■ Data for this task

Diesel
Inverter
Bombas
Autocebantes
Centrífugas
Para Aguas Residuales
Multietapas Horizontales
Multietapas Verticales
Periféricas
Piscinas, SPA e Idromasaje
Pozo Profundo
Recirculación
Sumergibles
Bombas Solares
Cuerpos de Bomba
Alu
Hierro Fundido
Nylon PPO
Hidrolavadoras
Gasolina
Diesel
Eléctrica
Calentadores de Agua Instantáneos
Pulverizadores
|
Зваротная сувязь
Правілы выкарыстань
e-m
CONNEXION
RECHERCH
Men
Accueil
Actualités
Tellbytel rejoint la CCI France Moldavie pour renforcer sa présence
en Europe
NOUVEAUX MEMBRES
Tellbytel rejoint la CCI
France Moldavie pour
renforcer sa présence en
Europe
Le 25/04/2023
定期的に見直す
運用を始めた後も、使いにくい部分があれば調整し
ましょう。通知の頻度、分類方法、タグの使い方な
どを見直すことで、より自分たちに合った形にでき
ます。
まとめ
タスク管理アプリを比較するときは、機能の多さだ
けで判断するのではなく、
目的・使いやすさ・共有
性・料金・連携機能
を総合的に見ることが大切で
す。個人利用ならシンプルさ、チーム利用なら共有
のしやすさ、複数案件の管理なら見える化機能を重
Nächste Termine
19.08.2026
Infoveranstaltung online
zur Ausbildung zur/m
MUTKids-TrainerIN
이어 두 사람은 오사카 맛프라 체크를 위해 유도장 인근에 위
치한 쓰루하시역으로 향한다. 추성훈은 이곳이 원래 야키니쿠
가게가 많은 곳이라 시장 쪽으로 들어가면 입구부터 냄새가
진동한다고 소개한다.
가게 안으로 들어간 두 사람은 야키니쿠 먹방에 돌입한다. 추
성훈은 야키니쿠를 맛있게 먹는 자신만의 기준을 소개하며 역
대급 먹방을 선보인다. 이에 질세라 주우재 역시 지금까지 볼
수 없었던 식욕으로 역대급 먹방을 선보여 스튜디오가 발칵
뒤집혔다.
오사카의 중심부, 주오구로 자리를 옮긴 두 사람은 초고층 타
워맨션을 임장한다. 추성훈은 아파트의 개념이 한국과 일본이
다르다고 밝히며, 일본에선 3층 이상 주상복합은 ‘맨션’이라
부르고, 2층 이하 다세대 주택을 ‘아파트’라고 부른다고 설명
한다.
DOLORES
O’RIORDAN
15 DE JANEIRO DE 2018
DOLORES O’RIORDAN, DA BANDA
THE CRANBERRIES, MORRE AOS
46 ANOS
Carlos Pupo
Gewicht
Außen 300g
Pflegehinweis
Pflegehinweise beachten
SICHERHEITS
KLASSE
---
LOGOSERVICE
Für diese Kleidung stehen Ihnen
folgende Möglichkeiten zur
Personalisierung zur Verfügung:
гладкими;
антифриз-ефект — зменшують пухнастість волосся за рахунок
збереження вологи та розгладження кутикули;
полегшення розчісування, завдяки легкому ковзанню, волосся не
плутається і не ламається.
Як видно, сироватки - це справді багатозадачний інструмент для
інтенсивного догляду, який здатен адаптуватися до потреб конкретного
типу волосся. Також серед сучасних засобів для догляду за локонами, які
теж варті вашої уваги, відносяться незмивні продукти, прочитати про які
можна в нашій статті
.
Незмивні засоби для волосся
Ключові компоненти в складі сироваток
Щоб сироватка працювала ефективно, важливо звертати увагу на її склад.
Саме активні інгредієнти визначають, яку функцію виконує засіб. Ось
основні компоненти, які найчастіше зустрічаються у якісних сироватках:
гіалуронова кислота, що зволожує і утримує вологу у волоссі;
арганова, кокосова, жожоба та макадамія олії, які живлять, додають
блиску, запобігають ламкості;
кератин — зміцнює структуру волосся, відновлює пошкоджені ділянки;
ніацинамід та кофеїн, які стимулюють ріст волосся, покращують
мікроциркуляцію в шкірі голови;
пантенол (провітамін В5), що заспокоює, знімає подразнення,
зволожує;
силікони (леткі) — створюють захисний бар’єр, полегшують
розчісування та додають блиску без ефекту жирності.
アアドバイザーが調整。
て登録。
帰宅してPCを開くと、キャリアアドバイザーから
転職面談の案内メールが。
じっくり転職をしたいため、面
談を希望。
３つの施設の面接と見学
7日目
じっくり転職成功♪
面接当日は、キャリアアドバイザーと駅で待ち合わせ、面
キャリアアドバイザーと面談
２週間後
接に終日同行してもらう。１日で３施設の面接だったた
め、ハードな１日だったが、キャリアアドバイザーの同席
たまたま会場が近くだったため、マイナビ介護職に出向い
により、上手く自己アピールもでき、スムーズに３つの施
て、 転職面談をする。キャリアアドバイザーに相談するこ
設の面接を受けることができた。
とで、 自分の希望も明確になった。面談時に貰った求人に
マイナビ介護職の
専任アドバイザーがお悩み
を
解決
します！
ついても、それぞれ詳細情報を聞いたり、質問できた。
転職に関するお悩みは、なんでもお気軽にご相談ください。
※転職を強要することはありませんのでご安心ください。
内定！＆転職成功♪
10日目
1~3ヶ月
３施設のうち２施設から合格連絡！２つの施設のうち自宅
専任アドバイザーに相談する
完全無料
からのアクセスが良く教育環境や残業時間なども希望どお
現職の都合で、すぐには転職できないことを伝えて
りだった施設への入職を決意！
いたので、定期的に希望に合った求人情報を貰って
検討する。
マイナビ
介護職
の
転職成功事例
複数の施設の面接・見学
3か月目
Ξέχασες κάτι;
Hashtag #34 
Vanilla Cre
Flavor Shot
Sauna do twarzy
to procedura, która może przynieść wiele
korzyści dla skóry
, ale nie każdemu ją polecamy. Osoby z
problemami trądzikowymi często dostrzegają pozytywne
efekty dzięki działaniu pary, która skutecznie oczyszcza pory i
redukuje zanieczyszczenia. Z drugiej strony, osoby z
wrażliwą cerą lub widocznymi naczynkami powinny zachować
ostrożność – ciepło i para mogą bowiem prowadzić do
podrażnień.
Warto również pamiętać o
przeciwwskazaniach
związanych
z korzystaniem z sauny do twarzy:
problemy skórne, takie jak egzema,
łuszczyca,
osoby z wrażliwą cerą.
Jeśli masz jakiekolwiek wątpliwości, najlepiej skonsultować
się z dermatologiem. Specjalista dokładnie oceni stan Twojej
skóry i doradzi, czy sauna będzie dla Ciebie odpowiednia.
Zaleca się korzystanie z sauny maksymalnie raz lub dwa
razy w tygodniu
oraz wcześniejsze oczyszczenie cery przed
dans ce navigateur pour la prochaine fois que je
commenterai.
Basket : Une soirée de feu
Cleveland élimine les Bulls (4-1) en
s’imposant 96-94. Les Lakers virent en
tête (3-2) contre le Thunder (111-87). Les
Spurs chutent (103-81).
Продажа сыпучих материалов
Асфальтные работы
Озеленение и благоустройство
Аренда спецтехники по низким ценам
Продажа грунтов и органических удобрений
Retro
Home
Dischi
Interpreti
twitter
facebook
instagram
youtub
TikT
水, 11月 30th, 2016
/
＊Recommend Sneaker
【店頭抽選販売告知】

■ Action item
Where a line of the listing holds the string "skóry", copy that line.

■ Answer section
korzyści dla skóry
skóry i doradzi, czy sauna będzie dla Ciebie odpowiednia.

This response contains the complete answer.